O biólogo de Manaus que incorpora Uýra, uma drag amazônica

Luana Carvalho, de Manaus

Rodeado de garrafas pets e sacos plásticos, Uýra Sodoma posa para mais um ensaio fotográfico em um dos igarapés –pequenos cursos de água– poluídos que cortam a cidade de Manaus. As folhas na cabeça simbolizam a floresta. As conchas nos olhos fazem referência aos orixás. A tinta preta pelo corpo, em textura que lembra petróleo, completam o visual.

No ensaio ‘mil mortos’, Uýra quer chamar atenção para a poluição dos cursos d’água que cortam Manaus – Matheus Belém/Divulgação

As fotos servem de protesto para alertar sobre a poluição das águas. Em outro momento, com o rosto mais colorido, Uýra atrai olhares durante um festival voltado ao público LGBT, no centro. “Nos gritam ‘veado’, nos gritam ‘machuda’, nos gritam travesti. A palavra é o primeiro murro do agressor. Por que se ofender se ele te chamou do que tu é? Se orgulha, desarma ele!”, grita aos jovens ao redor. A performance foi filmada e compartilhada no Youtube por uma das espectadoras.

O biólogo Emerson Pontes, 27, é quem dá vida à Uýra, uma drag queen amazônica ou ‘entidade drag da floresta’, como faz questão de chamar.

As saias que Uýra usa são feitas com tecidos de sombrinhas encontradas nas ruas – Matheus Belém/Divulgação

Tudo começou em novembro de 2015, conta ele, quando sofreu uma agressão física. Com cílios postiços, lápis nos olhos, boca pintada e short, ele voltava pra casa de ônibus e sentou-se seis cadeiras a frente de um grupo de homens, sem imaginar o que eles fariam depois.

No momento em que descia no ponto próximo à casa dele, na zona leste de Manaus, recebeu um murro na nuca que o empurrou pra fora do veículo. “O ônibus foi embora, só enxerguei os vultos. Tentava entender o porquê daquilo.
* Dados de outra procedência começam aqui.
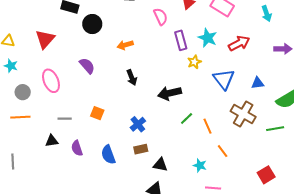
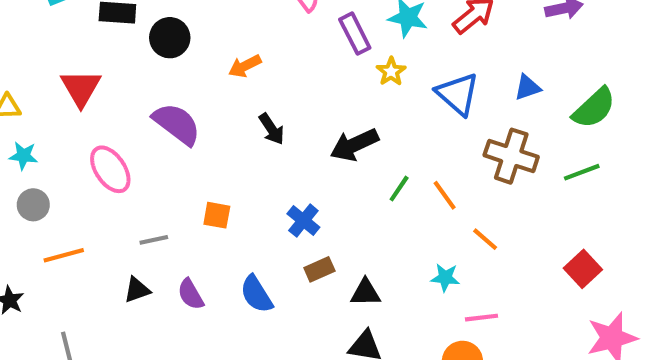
purple semicircle: (87, 66) -> (177, 124), size x1.4
gray circle: (23, 92) -> (33, 205), moved

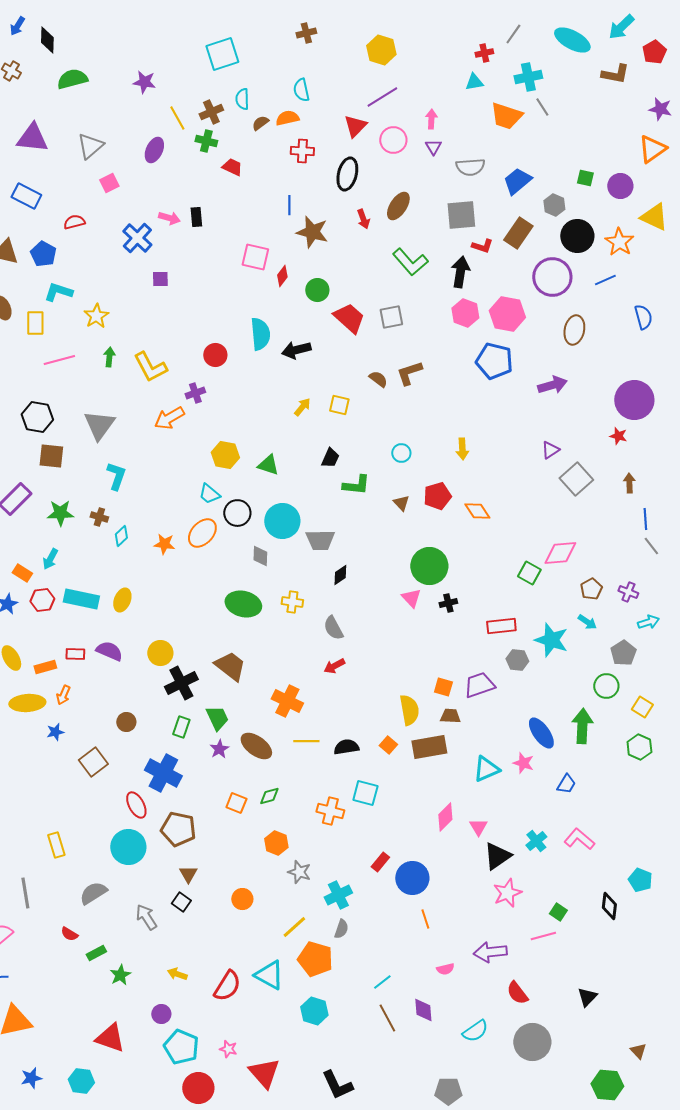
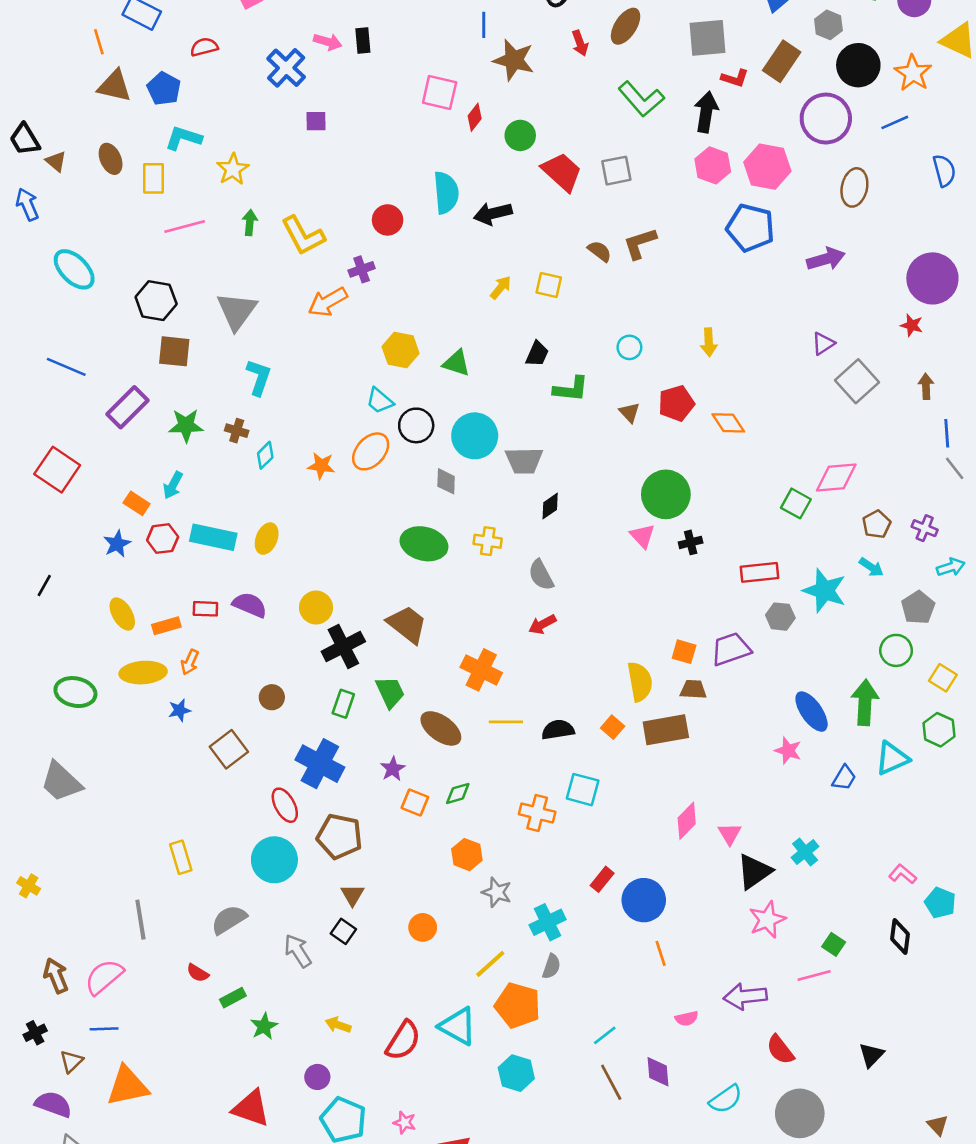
purple star: (219, 749) -> (393, 769), moved
cyan triangle: (486, 769) -> (892, 758), moved
pink L-shape: (579, 839) -> (903, 874), moved, size x0.7

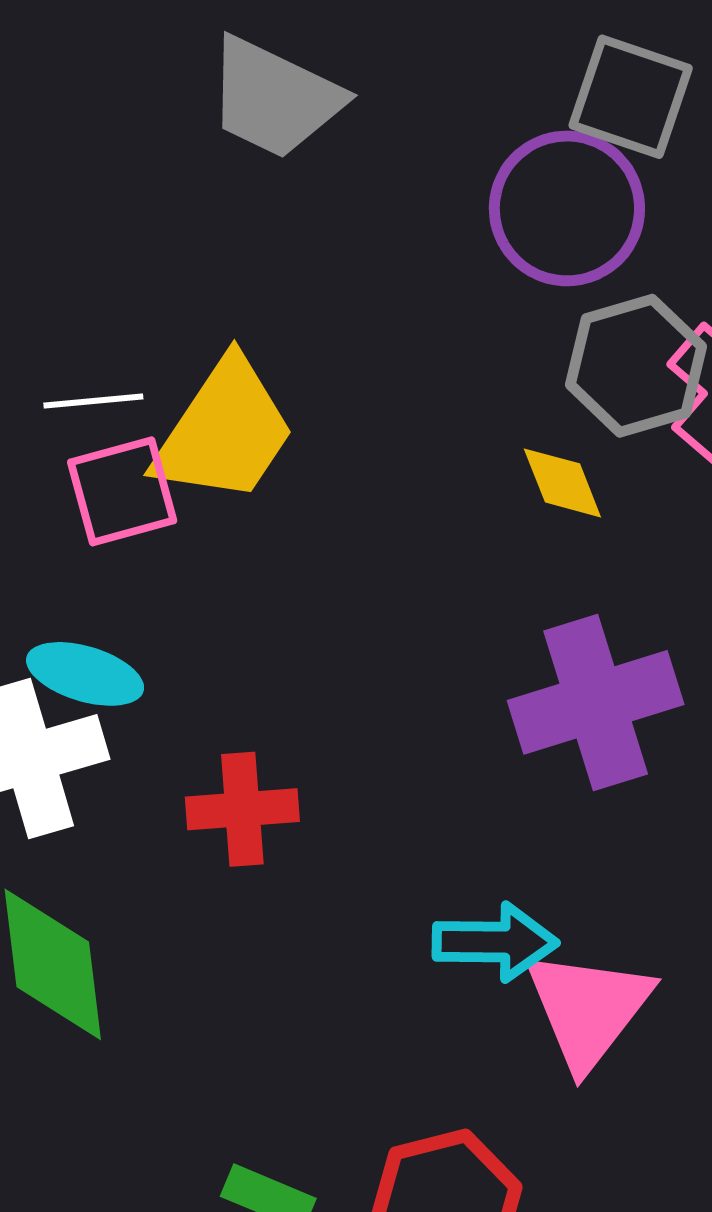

Enquanto tocava a lesão, senti o sangue saindo de um furo provavelmente causado por um anel”, relembra.

O ferimento foi sobre as vértebras responsáveis pela sustentação do crânio e movimentos da cabeça. Revoltado com a violência gratuita, ele resolveu encarar de frente o preconceito.

Pelo menos duas vezes ao mês, ele encarna a personagem Uýra e se apresenta em eventos, universidades e praças, sempre levantando bandeiras de causas sociais.

Emerson se inspira no grafite, em outras performers, no folclore e cantoras brasileiras – Keila Serruya/Folhapress

Quando não está na pele de Uýra, Emerson atua como arte-educador nas comunidades ribeirinhas amazônicas, liderando um projeto de incentivo à leitura e escrita com jovens de três comunidades no Amazonas.

TRANSFORMAÇÃO

Emerson passou a confeccionar roupas com plantas, trepadeiras diversas como amor-agarradinho e melão-de-São Caetano, entre outros cipós, capins e palmeiras. Com a técnica que adquiriu no mestrado em ecologia, concluído no Inpa (Instituto Nacional de Pesquisas da Amazônia), ele retira o material do quintal da casa onde mora e após as apresentações, devolve ao mesmo local para decomposição.

A ‘montação’ inteira, incluindo maquiagem, figurino e peruca de plantas, demanda no mínimo duas horas. Para amarrar as plantas no corpo, Uýra conta com a ajuda de amigos. As saias são feitas com tecidos de guarda-chuvas encontradas nas ruas de Manaus.

Nas ruas, Uýra já foi chamada de mulher samambaia, demônio, gaia e curupira – Lúcio Silva/Folhapress

As inspirações vem de todas as partes: do grafite, de outras performers, do folclore e de cantoras brasileiras como Linn da Quebrada, Dona Onete, Elza Soares, Pablo Vittar e Raquel Virgínia, vocalista transexual de “As baianas e a cozinha mineira”.

Enquanto caminha entre as pessoas, a drag amazônica já foi chamada de árvore andante, mulher samambaia, curupira e até de demônio, conta. “Teve uma vez que uma criança apontou para mim e gritou ‘olha mamãe, uma palhacinha’. Prefiro essa lembrança”.